The Pacers beat the Hawks 106-83, making it 3-2 before heading back to Atlanta, where they’ve lost twice by double digits, hoping that little bit of the atmosphere and tenacity they played with in Game 5 sticks with them on the ride down south. They allowed the Hawks only 28 rebounds, while limiting them to 33.3% from the field. Atlanta can’t be that bad a second straight game, but the Pacers have to start bringing their superior defense to the road. They’re also averaging over 30 points more at home (108.7-80) and shooting 15% better from the floor (47.4-32.7) and from beyond the arc (38.1-22.9).
David West has been praised more than once about being the real secret to success on a very young team that lost Danny Granger somewhere along the way, and get West for their veteran leader, doing more than just score or set up assists from the post by passing.
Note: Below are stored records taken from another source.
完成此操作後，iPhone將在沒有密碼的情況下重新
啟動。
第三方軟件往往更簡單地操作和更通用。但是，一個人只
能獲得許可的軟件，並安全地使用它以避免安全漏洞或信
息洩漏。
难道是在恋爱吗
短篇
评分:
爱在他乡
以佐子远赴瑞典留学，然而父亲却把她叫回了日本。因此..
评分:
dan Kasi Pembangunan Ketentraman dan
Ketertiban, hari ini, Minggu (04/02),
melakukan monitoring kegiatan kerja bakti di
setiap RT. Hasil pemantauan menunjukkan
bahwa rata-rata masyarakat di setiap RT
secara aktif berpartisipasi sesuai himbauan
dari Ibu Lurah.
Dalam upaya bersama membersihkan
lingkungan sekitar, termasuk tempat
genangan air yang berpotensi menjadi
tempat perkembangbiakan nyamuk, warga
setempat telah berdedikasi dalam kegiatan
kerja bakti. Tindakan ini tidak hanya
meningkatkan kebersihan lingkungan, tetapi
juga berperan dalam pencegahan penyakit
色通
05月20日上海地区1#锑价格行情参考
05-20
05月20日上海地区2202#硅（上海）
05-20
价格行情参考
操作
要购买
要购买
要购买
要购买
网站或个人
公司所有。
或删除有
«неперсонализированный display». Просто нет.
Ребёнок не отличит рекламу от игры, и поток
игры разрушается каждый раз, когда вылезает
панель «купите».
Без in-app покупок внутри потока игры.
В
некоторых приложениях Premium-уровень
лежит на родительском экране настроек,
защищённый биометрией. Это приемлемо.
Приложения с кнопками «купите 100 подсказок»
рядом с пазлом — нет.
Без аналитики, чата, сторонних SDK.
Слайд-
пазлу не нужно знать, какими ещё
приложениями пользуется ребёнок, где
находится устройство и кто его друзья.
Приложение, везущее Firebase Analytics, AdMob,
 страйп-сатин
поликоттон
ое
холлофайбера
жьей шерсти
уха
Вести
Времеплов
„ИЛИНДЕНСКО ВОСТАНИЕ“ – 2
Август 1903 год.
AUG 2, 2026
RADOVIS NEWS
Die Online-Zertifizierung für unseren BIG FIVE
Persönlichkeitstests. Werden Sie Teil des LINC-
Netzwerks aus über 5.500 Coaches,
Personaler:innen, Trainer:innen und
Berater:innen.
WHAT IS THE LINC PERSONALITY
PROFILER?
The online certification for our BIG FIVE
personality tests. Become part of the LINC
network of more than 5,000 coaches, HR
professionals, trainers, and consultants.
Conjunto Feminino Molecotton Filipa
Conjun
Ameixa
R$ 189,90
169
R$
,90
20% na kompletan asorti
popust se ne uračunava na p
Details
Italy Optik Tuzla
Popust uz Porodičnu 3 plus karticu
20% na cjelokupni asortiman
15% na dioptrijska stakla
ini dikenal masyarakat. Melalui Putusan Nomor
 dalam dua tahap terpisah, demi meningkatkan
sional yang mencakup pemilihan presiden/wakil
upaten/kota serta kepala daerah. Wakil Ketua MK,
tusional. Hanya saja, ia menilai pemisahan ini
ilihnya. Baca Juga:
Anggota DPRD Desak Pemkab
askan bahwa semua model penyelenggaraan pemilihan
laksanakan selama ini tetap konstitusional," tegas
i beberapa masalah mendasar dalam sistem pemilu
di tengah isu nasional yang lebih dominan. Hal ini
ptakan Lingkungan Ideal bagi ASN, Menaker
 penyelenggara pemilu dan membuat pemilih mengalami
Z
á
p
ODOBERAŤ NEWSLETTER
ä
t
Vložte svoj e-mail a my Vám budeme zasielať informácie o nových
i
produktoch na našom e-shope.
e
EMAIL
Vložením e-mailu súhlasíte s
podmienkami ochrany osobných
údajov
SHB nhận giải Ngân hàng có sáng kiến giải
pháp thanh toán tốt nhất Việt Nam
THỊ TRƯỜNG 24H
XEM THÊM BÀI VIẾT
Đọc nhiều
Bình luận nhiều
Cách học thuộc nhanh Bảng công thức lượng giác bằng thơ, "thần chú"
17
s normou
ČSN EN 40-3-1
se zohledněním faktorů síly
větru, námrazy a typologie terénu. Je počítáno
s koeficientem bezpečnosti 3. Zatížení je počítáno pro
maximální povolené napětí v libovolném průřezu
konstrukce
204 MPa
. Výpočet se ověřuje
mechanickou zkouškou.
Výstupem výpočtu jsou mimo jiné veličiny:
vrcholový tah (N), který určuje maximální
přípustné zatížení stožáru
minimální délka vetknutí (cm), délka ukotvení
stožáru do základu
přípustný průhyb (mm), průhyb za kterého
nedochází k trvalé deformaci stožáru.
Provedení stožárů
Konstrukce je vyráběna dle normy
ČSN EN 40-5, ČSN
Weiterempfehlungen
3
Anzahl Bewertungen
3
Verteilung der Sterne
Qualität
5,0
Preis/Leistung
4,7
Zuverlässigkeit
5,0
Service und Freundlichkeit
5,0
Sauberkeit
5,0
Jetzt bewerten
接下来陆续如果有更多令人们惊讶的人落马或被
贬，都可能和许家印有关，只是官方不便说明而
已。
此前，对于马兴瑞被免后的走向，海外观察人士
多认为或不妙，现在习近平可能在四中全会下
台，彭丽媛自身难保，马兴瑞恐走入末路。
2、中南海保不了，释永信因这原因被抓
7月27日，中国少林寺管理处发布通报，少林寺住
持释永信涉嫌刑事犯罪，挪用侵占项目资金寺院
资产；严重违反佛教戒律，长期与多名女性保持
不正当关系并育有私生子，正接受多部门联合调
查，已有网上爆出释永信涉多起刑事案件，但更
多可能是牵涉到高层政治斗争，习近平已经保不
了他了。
West saw the Pacers get off to another bad start, falling behind early in the first quarter. So he scored 12 points out of his total of 24 in the second quarter, and the rest was easy.
Paul George had one of his more efficient games of his young career, going only 7-8 from the field, finishing with 21 points, 10 rebounds and 5 assists. Frank Vogel understood that the rotations he was using in games 3-4 weren’t going well, with the Hawks trying to go big at every opportunity. So while West went back to his more comfortable ways of scoring (backing down defenders and spinning away), Vogel shortened rotations and didn’t let his second unit step on the court without some quality from the rest. Young men don’t need that much rest anyway, and by building the great lead could afford resting them in the fourth quarter.
The Pacers took good shots, and stayed away from the paint. Both teams combined to score just 64 from the inside, as the Pacers understood they’re not going to score against two centers. They simply gave Hibbert the ball fewer than before, and let George Hill create chances for open men along with West by driving and inside and kicking it back, which worked quite well as the Pacers hit 50.7% of their shots.
Things look completely different in Atlanta for the Pacers, losing 13 straight there, but it’s time to grow up for this unit. They’re younger, a bit, but they are a better team, there’s no doubt about that. If they just stop trying to force things they’re not really good at, which means a bit more handle on the reins from Vogel himself, and playing in Georgia shouldn’t be as fearsome as it has turned out to be.